Notice that it’s times like these that the politically ignorant and the formerly uninterested suddenly have things to say with regards to the political process. It turns out that my Facebook feed needed some cleaning out anyhow (and I opted to unfriend rather than to unfollow). Imagine if the Internet and social media was used as a respectable forum for debate, and not a place to monger fear.
Not only do some people not have a heart, and not see Syrians as fellow human beings worth saving, but the rhetoric has entered a terrible low. For example, I saw one post that said “We’ve been at peace with Japan since 1945. Time to make peace with ISIS,” superimposed over a picture of a mushroom cloud in case the aforementioned ignorant couldn’t make out the message. It’s even more shameful when someone you know spreads or approves of this sort of genocidal hate.
That said, there are a lot of Canadians who are not this bigoted but hold legitimate concerns. The word “legitimate” is not used lightly. Think of events in the last year, like the recent attack in Paris, the assault on the Charlie Hebdo journalists, not to mention the encompassing culture of fear that inundates people on a daily basis. Without some strong fortitude, it is hard to overcome these messages. Without investment of time and compassion, it’s easy to fall into concerns that some oriental horde is coming here because they hate us.

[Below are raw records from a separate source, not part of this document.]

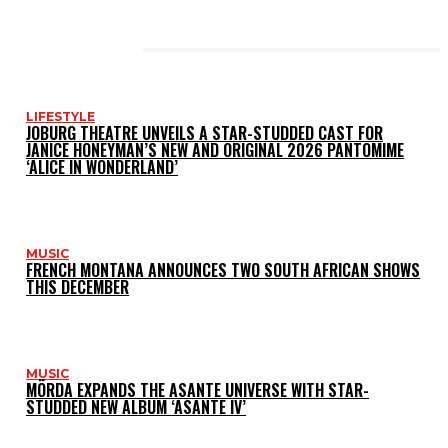
LATEST POSTS
LIFESTYLE
JOBURG THEATRE UNVEILS A STAR-STUDDED CAST FOR
JANICE HONEYMAN’S NEW AND ORIGINAL 2026 PANTOMIME
‘ALICE IN WONDERLAND’
MUSIC
FRENCH MONTANA ANNOUNCES TWO SOUTH AFRICAN SHOWS
THIS DECEMBER
MUSIC
MÖRDA EXPANDS THE ASANTE UNIVERSE WITH STAR-
STUDDED NEW ALBUM ‘ASANTE IV’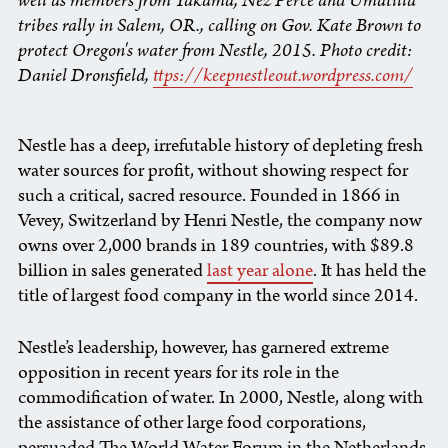
well as members from Yakama, Nez Perce and Umatilla
tribes rally in Salem, OR., calling on Gov. Kate Brown to
protect Oregon's water from Nestle, 2015. Photo credit:
Daniel Dronsfield,
ttps://keepnestleout.wordpress.com/
Nestle has a deep, irrefutable history of depleting fresh
water sources for profit, without showing respect for
such a critical, sacred resource. Founded in 1866 in
Vevey, Switzerland by Henri Nestle, the company now
owns over 2,000 brands in 189 countries, with $89.8
billion in sales generated
last year alone
. It has held the
title of largest food company in the world since 2014.
Nestle’s leadership, however, has garnered extreme
opposition in recent years for its role in the
commodification of water. In 2000, Nestle, along with
the assistance of other large food corporations,
persuaded The World Water Forum in the Netherlands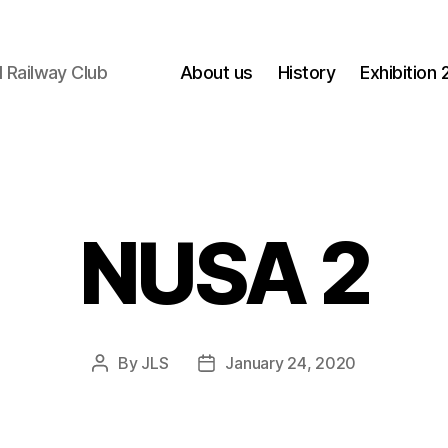
 Railway Club
About us
History
Exhibition
NUSA 2
By
JLS
January 24, 2020
Post
Post
author
date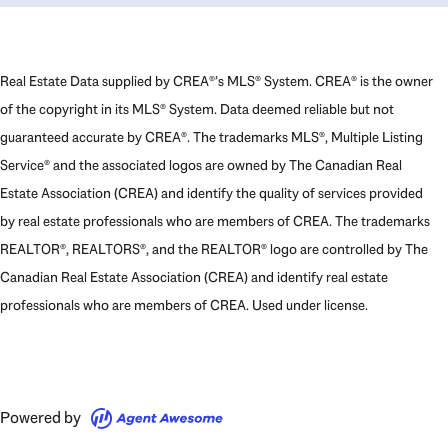
Real Estate Data supplied by CREA®’s MLS® System. CREA® is the owner
of the copyright in its MLS® System. Data deemed reliable but not
guaranteed accurate by CREA®. The trademarks MLS®, Multiple Listing
Service® and the associated logos are owned by The Canadian Real
Estate Association (CREA) and identify the quality of services provided
by real estate professionals who are members of CREA. The trademarks
REALTOR®, REALTORS®, and the REALTOR® logo are controlled by The
Canadian Real Estate Association (CREA) and identify real estate
professionals who are members of CREA. Used under license.
Powered by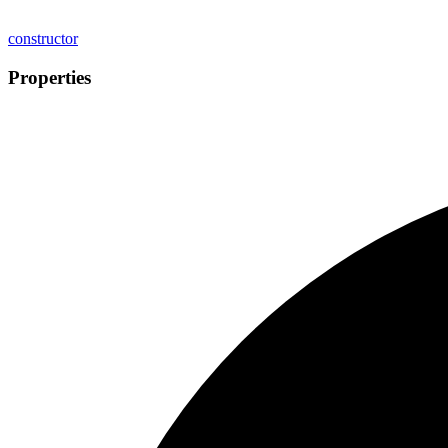
constructor
Properties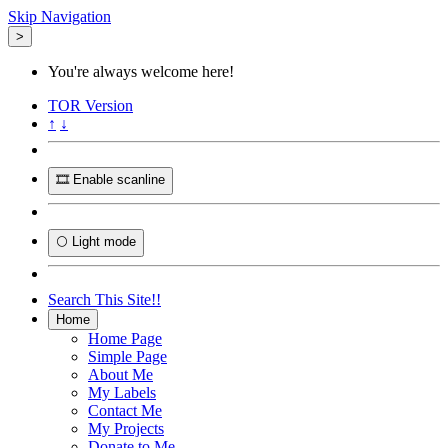
Skip Navigation
>
You're always welcome here!
TOR
Version
↑
↓
🎞️ Enable scanline
🌕 Light mode
Search This Site!!
Home
Home Page
Simple Page
About Me
My Labels
Contact Me
My Projects
Donate to Me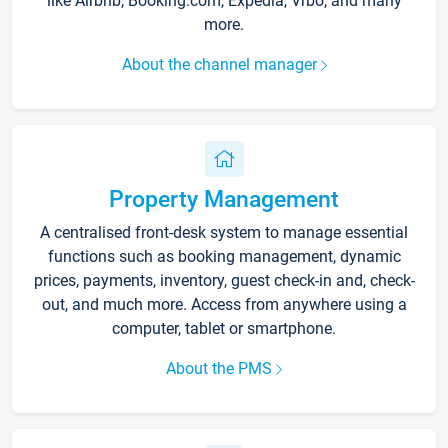
like Airbnb, Booking.com, Expedia, Vrbo, and many
more.
About the channel manager
Property Management
A centralised front-desk system to manage essential
functions such as booking management, dynamic
prices, payments, inventory, guest check-in and, check-
out, and much more. Access from anywhere using a
computer, tablet or smartphone.
About the PMS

Although one can perhaps sympathize with the origins of this view, they are unfounded. As Scott Watson, a University of Victoria political science professor who researches migration and refugee policy, told CBC News, “you couldn’t pick a worse way to infiltrate a country than arriving through a refugee camp. The wait lasts years. For some it never ends.”
More legitimate concerns include whether Canada can economically handle accepting refugees, or if they will get what they need to survive; Watson points out that resources may be strained by budget cuts. Apprehension here is also valid, but these reasons should not be used to block refugees.
Just because it’s hard obviously does not mean it’s not worth doing. The number of lives that could be saved and improved is incredible. Also, consider the future. How will later generations label our reaction? Do we want our actions to be looked back on in shame, like so many parts of Canadian history? Like many immigrant waves to the continent before them, watch these refugees rise to become a successful and integral part of Canadian civil society.
Warsan Shire’s short and powerful poem captures the zeitgeist perfectly: “later that night/ I held an atlas in my lap/ ran my fingers across the whole world/ and whispered/ where does it hurt?/ it answered/ everywhere/ everywhere/ everywhere.” Canada needs to take up its morally imperative role in helping the world heal.